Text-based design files

Start of Block

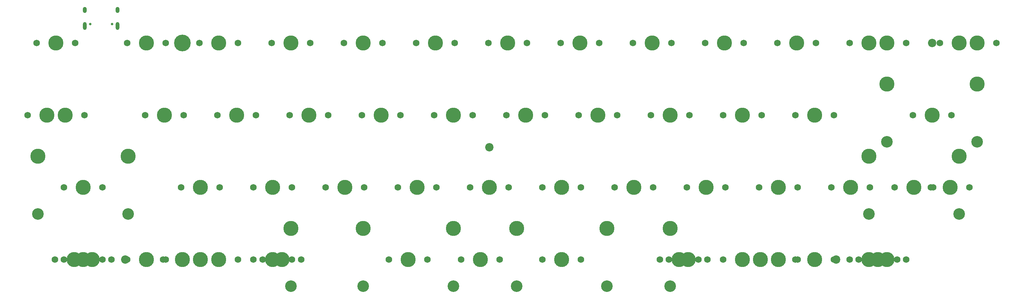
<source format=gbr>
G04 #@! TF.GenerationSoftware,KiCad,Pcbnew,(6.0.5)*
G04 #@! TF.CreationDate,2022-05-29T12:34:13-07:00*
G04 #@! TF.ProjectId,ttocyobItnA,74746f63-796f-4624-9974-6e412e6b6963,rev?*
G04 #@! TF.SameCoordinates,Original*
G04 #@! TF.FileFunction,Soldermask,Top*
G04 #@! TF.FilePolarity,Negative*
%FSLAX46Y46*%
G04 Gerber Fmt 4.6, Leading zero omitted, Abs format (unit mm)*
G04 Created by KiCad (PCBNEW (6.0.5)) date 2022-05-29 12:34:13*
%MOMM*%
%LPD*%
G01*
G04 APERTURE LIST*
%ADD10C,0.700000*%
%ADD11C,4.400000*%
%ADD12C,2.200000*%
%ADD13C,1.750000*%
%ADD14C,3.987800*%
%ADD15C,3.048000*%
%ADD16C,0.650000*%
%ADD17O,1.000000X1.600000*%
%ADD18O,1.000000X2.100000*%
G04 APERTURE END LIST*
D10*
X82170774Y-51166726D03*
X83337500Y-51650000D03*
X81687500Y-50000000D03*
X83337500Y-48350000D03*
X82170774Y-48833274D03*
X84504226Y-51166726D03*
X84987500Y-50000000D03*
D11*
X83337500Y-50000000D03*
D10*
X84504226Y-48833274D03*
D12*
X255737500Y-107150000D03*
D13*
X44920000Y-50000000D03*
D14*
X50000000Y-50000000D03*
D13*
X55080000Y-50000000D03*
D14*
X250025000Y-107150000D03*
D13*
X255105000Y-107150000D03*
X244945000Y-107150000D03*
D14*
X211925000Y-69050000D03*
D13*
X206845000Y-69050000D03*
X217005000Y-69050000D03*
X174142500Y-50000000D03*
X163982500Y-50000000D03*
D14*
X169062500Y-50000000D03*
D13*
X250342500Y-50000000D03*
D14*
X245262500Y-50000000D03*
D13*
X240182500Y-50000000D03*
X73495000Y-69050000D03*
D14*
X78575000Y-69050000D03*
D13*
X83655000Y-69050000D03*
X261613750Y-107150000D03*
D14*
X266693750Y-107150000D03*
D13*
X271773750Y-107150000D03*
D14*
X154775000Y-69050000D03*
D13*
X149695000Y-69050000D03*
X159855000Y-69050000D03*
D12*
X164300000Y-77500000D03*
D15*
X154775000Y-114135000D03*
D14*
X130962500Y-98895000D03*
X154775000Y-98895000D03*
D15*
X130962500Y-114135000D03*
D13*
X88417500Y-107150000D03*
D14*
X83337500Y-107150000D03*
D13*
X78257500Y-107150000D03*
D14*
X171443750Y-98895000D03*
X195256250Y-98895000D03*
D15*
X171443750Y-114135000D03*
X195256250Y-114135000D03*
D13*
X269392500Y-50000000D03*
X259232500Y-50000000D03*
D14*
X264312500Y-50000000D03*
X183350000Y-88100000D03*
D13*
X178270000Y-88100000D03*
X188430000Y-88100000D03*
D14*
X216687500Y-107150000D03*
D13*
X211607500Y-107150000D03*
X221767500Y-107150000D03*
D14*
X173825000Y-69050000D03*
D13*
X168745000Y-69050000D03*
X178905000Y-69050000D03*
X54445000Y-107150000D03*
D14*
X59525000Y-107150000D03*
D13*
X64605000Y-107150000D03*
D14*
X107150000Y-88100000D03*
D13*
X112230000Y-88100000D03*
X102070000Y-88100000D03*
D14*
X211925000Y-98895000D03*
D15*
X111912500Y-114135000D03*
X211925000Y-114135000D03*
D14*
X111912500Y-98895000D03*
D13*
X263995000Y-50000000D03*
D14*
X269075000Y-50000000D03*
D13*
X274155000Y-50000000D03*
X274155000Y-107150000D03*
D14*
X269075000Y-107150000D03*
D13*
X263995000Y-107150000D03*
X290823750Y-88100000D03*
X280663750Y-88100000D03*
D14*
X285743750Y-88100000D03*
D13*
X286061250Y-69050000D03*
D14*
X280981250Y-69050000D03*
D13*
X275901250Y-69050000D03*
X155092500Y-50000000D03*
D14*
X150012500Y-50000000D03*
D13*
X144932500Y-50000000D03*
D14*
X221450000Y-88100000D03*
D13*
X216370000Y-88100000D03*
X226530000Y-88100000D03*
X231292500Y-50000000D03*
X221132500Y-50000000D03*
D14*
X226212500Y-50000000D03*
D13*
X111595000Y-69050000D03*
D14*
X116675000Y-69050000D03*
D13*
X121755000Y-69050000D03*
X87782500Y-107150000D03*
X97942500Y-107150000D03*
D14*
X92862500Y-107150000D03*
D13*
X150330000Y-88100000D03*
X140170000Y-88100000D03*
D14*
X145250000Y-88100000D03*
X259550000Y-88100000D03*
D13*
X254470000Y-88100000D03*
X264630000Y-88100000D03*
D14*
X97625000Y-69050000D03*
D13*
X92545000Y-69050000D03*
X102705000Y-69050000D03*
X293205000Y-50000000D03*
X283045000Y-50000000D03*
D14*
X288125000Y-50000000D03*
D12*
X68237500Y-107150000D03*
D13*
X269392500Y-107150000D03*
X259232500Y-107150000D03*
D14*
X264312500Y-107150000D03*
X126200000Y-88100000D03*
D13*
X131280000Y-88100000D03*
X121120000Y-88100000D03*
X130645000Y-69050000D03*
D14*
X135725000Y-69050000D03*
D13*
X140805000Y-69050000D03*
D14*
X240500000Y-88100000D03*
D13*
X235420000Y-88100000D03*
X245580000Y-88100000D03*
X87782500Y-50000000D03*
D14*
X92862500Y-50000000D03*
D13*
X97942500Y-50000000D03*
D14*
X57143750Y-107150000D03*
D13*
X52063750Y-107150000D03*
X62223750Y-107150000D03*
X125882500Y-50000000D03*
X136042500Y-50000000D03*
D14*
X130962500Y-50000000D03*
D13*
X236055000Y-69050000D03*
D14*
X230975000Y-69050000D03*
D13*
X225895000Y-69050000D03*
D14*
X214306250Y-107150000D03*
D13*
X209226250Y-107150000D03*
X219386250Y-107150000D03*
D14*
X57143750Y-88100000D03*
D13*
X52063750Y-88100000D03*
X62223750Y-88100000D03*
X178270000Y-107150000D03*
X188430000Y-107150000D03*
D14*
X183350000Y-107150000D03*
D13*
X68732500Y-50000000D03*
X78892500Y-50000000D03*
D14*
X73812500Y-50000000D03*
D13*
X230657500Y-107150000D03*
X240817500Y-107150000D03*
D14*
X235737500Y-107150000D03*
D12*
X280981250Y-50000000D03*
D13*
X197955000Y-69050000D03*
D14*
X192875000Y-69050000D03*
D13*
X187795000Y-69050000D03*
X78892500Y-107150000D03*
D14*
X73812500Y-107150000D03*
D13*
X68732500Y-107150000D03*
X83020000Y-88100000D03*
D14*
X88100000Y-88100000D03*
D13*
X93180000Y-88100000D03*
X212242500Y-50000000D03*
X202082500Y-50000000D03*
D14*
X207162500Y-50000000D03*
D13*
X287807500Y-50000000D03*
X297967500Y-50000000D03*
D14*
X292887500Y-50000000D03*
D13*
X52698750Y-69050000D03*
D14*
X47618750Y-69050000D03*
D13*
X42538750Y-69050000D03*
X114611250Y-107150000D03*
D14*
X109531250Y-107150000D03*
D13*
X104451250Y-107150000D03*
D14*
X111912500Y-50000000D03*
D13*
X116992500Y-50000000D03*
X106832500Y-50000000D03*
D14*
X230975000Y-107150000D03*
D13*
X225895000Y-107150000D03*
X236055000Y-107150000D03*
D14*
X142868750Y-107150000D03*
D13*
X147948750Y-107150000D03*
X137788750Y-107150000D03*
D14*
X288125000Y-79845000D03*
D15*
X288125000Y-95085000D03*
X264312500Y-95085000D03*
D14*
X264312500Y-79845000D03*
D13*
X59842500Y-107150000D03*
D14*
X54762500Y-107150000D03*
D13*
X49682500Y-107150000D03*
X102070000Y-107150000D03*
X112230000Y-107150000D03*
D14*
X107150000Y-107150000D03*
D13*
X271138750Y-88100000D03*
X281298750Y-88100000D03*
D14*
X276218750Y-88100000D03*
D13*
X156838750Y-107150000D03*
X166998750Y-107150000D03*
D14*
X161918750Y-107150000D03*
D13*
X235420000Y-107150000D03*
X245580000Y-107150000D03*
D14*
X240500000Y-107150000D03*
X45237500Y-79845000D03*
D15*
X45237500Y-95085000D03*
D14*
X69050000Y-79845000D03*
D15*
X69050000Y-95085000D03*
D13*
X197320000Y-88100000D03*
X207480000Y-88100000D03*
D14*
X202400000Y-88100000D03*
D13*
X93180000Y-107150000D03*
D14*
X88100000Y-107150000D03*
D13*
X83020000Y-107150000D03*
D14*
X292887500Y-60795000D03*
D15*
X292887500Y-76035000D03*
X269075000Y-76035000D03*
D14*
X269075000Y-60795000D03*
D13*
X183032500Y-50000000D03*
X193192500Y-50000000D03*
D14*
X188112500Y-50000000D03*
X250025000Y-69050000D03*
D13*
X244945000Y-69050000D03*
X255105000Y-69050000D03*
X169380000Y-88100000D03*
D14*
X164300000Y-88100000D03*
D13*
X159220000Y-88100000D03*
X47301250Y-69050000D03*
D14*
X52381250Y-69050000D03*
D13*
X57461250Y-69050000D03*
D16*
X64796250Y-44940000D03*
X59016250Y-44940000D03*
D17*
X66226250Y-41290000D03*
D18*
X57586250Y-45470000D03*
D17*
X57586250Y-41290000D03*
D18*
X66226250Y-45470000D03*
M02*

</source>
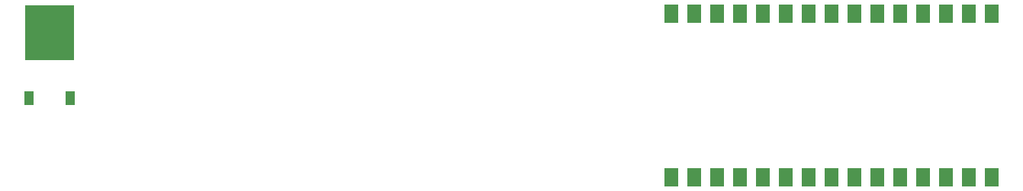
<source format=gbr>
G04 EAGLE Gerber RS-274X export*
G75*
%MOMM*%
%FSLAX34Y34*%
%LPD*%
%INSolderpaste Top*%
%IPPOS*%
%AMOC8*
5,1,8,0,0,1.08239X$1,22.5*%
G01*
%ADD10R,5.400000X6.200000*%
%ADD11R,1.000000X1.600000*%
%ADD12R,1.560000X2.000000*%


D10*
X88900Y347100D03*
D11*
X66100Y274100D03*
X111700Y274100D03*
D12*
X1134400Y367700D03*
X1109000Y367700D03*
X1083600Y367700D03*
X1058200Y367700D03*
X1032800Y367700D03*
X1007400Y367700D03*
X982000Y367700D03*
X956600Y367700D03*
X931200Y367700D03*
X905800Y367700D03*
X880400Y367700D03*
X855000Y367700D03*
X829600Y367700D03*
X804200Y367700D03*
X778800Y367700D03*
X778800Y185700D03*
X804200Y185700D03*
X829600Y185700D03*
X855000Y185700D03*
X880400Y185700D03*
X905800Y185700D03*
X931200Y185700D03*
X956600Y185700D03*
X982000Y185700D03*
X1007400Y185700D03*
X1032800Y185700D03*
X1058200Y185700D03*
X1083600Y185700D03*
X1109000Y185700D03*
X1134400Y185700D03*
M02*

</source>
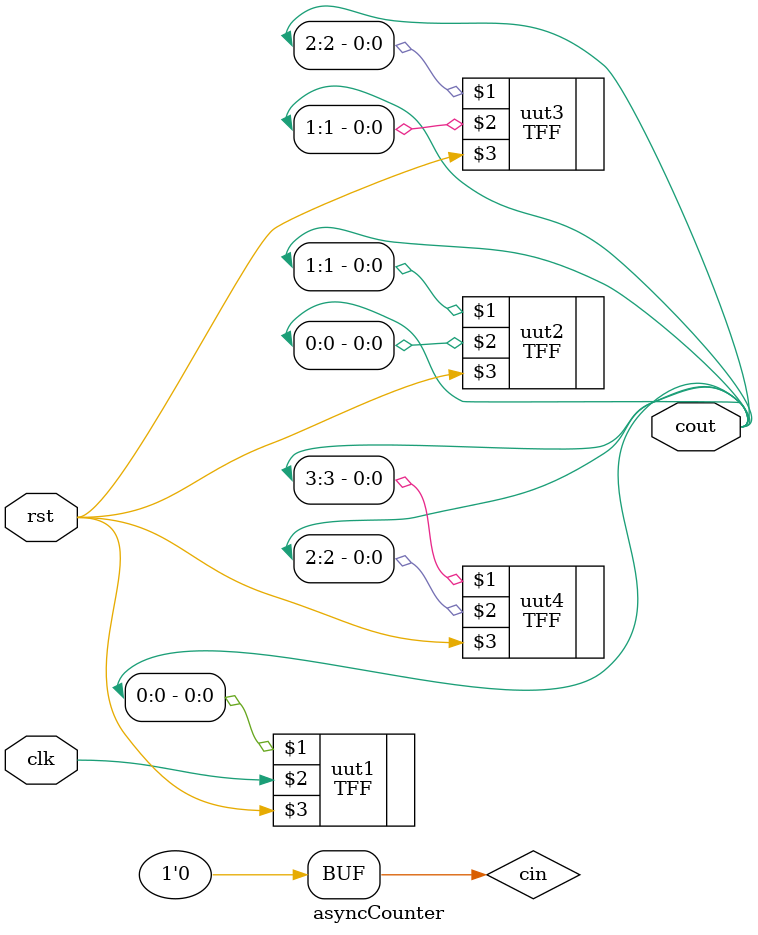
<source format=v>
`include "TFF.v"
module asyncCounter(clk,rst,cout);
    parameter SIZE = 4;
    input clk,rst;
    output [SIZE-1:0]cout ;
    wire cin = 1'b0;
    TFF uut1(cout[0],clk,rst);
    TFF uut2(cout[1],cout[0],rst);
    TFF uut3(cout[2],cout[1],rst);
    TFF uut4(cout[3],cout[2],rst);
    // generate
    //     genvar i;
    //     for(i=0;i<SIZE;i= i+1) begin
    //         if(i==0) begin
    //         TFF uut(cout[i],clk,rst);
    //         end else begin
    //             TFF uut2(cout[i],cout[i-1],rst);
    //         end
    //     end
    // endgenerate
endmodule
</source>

End of Block

→ WHAT TO DO
Retype, exactly and in full, the lines above from the one containing "X931200Y367700D03*" through the one containing "X905800Y185700D03*".

→ OUTPUT OF THE TASK
X931200Y367700D03*
X905800Y367700D03*
X880400Y367700D03*
X855000Y367700D03*
X829600Y367700D03*
X804200Y367700D03*
X778800Y367700D03*
X778800Y185700D03*
X804200Y185700D03*
X829600Y185700D03*
X855000Y185700D03*
X880400Y185700D03*
X905800Y185700D03*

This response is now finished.